This award is funded under the American Recovery and Reinvestment Act of 2009 (Public Law 111-5).
Modern networks (like InfiniBand and 10GigE) have capability to provide topology, routing and also network status information at run-time. This leads to the following broad challenge: Can the next generation petascale systems provide topology-aware MPI communication, mapping and scheduling which can improve performance and scalability for a range of applications? This challenge leads to the following research questions: 1) What are the topology- aware communication and scheduling requirements of petascale applications? 2) How to design a network topology and state management framework with static and dynamic network information? 3) How to design topology-aware point-to-point and collective communication schemes (such as broadcast, all-to-all, all-reduce) in an MPI library? 4) How to design topology-aware task mapping and scheduling schemes? and 5) How to define and design a flexible topology information interface? A synergistic and comprehensive research plan, involving computer scientists from The Ohio State University (OSU) and computational scientists from the Texas Advanced Computing Center (TACC) and The Univ. of Calif., San Diego, San Diego Supercomputer Center (SDSC), is proposed to address the above challenges. The research will be driven by a set of applications (PSDNS, UCSDH3D, AWM-Olsen and MPCUGLES) from established NSF computational science researchers running large scale simulations on the Ranger system and other NSF HEC systems. The transformative impact of the proposed research is to develop topology-aware MPI software and a framework for using derived topology information for scheduling integration in order to maximize petascale application performance.

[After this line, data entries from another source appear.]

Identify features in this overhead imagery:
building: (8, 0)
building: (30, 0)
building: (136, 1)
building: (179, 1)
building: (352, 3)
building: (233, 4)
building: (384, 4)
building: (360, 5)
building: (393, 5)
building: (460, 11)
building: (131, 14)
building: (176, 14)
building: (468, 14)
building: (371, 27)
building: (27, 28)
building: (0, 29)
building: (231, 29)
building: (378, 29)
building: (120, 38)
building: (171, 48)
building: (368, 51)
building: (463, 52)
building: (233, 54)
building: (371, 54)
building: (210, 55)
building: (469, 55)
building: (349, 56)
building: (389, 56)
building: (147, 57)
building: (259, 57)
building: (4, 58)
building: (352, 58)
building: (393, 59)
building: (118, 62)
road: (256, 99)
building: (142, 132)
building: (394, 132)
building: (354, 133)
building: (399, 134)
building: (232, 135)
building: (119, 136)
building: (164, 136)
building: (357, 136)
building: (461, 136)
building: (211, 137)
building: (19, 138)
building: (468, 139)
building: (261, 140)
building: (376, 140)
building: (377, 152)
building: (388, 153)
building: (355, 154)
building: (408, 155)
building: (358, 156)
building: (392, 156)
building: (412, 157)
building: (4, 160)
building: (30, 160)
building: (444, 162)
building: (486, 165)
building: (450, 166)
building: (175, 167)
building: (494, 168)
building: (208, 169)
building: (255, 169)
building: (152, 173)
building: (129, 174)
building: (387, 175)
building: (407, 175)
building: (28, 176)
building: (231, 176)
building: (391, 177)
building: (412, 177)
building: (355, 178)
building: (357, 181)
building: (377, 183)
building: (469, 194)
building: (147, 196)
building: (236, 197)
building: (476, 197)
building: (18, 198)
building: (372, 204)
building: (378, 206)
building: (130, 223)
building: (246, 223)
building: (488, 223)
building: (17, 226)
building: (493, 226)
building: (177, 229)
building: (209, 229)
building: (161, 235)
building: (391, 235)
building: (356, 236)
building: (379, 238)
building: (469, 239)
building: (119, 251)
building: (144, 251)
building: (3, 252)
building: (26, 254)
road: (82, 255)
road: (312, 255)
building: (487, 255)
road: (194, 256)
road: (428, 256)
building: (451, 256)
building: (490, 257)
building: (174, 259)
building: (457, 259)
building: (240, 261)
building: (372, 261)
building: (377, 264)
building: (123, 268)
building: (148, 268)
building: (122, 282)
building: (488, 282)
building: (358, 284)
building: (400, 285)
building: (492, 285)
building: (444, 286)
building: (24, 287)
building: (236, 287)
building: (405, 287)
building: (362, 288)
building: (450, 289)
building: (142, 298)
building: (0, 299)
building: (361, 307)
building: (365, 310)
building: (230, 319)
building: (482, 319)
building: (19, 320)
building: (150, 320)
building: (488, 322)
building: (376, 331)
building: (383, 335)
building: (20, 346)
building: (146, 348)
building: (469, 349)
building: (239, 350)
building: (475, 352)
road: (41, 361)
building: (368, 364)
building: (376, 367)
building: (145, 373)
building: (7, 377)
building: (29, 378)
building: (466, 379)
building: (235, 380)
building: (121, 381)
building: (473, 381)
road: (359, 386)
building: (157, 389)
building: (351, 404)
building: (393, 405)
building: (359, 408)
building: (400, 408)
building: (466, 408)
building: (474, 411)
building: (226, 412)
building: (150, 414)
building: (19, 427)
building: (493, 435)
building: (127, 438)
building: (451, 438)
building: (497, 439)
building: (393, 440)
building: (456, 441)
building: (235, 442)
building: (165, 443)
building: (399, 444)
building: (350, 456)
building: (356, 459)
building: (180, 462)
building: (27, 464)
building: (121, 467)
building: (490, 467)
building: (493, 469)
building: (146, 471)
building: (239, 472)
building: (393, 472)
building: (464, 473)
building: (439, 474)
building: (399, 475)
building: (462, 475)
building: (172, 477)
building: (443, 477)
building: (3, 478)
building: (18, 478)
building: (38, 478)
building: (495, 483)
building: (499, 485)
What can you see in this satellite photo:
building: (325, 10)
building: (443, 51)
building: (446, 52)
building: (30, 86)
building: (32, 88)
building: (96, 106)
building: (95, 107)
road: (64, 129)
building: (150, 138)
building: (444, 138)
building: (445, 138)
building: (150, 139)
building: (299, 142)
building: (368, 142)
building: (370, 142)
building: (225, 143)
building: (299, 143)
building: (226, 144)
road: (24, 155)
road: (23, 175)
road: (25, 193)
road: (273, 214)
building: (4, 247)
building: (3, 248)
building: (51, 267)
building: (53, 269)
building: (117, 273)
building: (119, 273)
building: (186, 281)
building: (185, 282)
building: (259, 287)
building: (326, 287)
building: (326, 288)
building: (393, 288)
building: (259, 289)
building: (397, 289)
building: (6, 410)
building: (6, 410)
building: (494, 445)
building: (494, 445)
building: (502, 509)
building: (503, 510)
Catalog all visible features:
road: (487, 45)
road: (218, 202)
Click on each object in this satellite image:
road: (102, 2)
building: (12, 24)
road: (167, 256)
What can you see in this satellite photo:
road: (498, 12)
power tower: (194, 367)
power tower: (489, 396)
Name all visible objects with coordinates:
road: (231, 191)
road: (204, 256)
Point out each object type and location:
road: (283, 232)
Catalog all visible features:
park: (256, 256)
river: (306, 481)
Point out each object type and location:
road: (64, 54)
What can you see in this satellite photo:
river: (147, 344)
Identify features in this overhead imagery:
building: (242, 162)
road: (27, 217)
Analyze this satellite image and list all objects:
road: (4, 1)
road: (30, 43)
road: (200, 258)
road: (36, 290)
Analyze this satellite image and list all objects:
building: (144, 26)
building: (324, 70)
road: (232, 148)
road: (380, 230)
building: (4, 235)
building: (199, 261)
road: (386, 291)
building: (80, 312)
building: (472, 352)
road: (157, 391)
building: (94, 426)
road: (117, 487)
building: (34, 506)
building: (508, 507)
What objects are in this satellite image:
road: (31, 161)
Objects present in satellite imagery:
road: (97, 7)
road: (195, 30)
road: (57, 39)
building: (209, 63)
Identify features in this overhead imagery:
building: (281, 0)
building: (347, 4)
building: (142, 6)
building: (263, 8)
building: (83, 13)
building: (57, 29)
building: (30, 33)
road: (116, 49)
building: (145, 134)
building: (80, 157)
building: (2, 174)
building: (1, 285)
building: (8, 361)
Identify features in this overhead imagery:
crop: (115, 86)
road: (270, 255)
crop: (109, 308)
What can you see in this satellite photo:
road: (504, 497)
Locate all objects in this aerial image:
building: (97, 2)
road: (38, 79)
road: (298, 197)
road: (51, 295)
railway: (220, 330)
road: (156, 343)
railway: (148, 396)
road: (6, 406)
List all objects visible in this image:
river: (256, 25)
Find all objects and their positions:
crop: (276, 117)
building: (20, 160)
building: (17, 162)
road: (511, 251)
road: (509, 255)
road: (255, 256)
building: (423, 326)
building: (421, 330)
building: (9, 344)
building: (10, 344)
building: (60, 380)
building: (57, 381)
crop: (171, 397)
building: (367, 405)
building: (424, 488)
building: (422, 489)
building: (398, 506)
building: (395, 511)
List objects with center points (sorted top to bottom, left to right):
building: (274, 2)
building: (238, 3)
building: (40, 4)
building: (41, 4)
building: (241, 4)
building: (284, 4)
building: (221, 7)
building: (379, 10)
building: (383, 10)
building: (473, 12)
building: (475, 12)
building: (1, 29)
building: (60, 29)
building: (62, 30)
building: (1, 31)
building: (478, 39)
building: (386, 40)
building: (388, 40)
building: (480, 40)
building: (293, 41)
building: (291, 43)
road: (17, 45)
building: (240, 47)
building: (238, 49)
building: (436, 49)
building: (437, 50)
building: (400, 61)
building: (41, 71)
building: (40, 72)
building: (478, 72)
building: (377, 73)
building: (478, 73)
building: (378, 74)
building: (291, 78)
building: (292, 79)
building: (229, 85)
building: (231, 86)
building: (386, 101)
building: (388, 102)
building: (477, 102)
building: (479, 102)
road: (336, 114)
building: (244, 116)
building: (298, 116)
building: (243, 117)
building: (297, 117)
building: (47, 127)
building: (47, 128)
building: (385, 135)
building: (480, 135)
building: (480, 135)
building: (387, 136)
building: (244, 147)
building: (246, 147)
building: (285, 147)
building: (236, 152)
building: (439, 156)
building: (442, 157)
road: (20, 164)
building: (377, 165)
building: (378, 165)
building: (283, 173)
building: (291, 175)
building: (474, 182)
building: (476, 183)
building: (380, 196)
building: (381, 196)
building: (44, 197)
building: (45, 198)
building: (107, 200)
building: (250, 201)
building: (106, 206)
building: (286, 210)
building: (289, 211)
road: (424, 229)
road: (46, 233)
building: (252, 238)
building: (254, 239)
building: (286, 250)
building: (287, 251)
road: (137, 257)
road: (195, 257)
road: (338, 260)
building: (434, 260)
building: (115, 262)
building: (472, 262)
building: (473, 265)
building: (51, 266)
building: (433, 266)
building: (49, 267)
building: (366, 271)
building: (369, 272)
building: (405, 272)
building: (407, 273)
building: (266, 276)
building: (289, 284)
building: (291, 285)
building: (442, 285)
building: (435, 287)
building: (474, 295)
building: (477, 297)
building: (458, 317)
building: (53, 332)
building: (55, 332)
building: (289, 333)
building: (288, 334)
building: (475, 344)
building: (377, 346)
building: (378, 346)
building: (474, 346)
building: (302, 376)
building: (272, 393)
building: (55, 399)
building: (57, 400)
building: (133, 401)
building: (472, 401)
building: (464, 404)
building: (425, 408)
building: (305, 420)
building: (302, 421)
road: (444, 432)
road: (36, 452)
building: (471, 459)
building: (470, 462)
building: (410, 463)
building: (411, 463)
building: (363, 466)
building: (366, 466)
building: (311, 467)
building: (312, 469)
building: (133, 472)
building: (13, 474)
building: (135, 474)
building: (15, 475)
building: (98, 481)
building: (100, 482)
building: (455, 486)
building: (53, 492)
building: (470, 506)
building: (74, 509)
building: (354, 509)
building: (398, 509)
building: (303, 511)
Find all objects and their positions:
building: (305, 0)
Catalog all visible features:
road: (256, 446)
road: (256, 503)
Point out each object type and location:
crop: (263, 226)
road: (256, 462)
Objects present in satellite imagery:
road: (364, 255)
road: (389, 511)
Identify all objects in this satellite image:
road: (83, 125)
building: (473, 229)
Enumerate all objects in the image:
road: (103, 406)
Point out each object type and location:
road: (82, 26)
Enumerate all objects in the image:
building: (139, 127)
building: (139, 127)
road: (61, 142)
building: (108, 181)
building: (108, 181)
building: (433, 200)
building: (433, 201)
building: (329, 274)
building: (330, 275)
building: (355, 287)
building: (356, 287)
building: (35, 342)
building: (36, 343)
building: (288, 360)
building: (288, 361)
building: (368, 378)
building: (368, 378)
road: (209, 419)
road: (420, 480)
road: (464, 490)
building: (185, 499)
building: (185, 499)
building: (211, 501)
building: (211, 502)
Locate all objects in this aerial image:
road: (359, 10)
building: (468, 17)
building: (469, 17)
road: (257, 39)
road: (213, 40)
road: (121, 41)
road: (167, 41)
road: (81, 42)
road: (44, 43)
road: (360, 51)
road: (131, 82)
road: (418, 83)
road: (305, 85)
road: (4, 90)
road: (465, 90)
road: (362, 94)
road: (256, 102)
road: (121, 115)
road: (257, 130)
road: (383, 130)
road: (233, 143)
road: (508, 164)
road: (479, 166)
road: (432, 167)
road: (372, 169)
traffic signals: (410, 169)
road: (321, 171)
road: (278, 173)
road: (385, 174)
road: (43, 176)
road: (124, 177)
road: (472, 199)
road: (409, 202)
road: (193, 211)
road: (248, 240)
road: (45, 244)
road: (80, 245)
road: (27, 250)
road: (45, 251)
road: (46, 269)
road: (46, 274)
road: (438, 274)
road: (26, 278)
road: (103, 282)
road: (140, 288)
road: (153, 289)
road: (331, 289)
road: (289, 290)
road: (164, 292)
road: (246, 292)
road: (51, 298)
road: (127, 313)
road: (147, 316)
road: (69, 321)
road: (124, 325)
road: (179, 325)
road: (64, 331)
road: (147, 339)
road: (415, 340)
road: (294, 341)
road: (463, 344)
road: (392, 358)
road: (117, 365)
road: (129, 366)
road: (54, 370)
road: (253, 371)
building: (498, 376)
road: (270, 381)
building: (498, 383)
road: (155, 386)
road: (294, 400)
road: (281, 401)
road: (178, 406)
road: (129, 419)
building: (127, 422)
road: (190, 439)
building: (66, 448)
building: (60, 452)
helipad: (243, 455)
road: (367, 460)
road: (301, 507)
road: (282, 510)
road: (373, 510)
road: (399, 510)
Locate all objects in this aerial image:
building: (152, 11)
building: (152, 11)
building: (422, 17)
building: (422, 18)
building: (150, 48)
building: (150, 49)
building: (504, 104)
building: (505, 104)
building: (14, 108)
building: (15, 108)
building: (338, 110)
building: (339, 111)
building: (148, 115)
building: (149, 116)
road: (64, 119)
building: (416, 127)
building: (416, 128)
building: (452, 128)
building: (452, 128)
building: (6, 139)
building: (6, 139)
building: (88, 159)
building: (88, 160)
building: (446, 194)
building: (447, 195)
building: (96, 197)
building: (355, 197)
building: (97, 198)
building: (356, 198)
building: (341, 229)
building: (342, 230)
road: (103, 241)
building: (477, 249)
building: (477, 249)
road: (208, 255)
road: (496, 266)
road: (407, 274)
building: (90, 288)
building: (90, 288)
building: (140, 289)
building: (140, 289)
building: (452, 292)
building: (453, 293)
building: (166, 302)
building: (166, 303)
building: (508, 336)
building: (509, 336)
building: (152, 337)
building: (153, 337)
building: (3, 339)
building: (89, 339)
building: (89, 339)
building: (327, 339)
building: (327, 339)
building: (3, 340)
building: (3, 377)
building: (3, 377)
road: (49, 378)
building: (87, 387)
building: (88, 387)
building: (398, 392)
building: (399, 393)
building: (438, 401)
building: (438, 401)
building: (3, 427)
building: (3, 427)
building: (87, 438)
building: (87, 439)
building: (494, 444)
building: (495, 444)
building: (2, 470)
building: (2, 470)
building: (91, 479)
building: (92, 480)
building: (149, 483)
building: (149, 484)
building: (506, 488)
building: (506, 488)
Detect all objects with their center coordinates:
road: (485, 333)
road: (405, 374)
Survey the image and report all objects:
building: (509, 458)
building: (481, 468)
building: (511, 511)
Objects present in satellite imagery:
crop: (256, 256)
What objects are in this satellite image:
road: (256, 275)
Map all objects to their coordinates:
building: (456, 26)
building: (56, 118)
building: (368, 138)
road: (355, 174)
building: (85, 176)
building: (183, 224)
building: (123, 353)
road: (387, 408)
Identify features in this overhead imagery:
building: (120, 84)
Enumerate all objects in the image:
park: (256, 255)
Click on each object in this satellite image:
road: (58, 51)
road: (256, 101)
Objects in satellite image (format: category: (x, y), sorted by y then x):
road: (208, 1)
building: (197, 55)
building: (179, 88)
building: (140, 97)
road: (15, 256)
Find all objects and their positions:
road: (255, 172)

The proposed research is a collaborative and synergistic activity between computer scientists and computational scientists and thus, will have significant impact in deriving guidelines for designing, deploying and using next generation petascale systems. The proposed research directions and their solutions will be used in curriculum of the investigators to train graduate and undergraduate students. The established national-scale training and outreach programs at TACC and SDSC will be used to disseminate the results of this research to HEC users and developers. Research results will also be disseminated to the multiple collaborating organizations of the investigators (national laboratories and industry) to enable impact on their software products and applications. The modified MVAPICH2 library (currently being used by more than 840 organizations) and SGE scheduler plug-in will be available to the HEC community in an open-source manner. Case-studies from this research will be presented at the MPI Forum (OSU is a member of this forum) to influence the design of the upcoming MPI-3 standard and other MPI libraries.